Locate each line with the string "rules" in the listing below and copy it.

Segment Open

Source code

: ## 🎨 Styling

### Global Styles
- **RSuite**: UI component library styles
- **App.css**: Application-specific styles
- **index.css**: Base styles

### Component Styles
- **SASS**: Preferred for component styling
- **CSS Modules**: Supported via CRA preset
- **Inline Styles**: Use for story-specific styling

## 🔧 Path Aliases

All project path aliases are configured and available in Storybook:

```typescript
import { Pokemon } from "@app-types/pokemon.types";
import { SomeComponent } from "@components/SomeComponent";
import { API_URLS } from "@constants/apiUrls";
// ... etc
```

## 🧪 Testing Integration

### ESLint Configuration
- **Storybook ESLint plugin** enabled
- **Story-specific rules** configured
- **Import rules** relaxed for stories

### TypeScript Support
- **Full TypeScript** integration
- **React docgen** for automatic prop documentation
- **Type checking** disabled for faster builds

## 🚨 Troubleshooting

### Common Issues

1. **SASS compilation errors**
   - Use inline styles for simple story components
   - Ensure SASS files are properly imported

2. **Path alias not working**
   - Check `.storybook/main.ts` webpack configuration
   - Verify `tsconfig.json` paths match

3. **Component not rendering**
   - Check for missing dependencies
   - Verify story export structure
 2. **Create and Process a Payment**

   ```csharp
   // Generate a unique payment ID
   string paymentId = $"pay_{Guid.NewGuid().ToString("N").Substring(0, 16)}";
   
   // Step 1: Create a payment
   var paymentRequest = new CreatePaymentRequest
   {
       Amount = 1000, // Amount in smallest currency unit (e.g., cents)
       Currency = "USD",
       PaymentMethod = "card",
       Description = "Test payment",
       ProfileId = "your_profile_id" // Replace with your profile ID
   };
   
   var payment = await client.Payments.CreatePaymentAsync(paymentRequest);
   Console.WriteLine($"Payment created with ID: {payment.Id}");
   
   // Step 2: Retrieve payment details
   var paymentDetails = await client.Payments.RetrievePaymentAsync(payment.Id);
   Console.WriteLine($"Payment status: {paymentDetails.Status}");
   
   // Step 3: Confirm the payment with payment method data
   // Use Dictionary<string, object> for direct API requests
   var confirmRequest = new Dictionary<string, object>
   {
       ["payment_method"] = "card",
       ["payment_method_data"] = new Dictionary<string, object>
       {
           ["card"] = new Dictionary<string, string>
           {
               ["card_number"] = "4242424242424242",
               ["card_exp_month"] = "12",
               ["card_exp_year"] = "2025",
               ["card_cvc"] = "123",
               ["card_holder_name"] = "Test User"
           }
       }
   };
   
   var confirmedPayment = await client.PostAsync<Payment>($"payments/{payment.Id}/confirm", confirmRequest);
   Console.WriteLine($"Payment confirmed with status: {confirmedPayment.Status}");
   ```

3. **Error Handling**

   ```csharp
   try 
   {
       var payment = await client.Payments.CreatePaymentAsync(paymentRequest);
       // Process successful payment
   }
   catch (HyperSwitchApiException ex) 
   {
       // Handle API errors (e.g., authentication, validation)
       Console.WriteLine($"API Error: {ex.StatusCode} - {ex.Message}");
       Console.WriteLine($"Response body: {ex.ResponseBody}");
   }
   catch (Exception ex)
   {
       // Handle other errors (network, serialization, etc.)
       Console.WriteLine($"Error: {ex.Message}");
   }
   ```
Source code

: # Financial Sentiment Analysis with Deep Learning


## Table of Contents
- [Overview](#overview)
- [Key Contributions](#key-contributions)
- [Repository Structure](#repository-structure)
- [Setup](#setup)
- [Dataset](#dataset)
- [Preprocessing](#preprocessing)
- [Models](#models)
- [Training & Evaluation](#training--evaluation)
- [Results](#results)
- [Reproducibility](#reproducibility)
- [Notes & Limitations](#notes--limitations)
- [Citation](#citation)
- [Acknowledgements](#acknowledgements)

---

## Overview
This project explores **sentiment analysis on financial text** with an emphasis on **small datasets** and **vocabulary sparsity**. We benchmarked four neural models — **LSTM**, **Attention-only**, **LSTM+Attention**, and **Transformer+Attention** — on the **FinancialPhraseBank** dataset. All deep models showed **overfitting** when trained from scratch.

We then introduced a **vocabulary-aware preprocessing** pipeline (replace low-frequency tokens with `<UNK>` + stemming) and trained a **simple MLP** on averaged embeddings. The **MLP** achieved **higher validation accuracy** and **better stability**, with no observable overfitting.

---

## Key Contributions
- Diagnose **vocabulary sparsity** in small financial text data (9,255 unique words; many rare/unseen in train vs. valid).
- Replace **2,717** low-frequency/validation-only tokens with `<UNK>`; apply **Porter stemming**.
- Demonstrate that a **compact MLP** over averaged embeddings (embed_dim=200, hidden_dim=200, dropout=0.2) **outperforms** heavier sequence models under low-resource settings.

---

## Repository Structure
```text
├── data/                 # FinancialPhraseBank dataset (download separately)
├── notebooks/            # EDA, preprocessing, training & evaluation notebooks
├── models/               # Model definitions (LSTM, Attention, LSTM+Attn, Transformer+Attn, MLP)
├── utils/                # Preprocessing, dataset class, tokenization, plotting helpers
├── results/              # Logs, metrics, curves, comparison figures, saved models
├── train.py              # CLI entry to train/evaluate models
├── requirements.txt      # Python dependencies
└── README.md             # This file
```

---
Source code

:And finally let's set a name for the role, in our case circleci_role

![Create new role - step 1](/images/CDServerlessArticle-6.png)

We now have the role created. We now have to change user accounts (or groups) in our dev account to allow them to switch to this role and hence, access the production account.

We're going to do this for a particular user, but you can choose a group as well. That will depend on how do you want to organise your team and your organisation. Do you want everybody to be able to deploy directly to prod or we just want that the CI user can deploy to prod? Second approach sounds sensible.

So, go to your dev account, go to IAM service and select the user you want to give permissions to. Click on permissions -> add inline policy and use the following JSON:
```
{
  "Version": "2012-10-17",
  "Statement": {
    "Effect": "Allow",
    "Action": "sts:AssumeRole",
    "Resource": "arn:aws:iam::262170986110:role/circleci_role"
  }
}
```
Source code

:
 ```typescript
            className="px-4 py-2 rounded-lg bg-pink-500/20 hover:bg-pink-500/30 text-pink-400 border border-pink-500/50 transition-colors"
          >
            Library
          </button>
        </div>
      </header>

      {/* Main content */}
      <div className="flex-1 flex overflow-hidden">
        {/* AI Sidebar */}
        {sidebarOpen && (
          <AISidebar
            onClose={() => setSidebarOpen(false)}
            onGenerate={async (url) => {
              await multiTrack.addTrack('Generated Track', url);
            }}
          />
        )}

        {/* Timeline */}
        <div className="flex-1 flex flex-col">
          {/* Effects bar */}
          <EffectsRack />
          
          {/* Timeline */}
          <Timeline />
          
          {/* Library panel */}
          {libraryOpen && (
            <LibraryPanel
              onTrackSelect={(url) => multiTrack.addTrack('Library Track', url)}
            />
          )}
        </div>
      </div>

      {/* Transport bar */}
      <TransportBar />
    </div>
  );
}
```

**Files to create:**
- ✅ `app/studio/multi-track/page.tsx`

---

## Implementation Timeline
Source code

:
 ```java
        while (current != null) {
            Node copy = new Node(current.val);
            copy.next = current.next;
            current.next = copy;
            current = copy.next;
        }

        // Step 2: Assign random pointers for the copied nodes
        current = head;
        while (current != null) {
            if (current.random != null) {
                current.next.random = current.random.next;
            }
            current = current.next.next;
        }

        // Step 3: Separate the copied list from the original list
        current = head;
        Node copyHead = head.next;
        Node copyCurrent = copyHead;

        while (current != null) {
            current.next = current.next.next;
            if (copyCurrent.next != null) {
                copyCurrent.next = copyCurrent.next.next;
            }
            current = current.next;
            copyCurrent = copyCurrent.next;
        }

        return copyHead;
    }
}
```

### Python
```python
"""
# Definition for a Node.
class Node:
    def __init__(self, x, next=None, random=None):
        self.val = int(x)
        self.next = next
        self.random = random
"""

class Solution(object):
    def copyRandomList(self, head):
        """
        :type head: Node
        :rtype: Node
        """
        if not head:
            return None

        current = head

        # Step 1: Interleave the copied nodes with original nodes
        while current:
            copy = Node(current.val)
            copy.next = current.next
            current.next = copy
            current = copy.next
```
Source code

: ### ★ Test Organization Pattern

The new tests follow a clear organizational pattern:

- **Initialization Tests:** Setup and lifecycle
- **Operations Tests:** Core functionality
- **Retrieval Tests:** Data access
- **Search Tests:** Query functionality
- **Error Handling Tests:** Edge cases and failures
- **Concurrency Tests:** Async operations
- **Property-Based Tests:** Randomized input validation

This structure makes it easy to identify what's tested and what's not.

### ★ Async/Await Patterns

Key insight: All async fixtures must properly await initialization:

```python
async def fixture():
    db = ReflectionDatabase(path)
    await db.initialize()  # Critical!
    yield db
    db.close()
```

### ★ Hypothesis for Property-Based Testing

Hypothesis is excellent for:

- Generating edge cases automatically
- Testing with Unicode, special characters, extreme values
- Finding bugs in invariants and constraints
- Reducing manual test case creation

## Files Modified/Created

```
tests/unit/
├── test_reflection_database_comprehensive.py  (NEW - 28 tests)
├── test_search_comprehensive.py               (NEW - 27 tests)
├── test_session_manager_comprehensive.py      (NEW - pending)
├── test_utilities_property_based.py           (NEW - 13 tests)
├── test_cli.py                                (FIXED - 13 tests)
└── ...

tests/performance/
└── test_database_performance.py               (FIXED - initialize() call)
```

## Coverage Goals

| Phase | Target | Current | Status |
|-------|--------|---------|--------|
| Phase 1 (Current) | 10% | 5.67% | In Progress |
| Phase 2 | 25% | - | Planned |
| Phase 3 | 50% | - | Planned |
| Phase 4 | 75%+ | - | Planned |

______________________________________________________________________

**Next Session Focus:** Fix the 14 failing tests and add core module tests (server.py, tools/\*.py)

Segment Closed

▸ EXPECTED ANSWER
- **Story-specific rules** configured
- **Import rules** relaxed for stories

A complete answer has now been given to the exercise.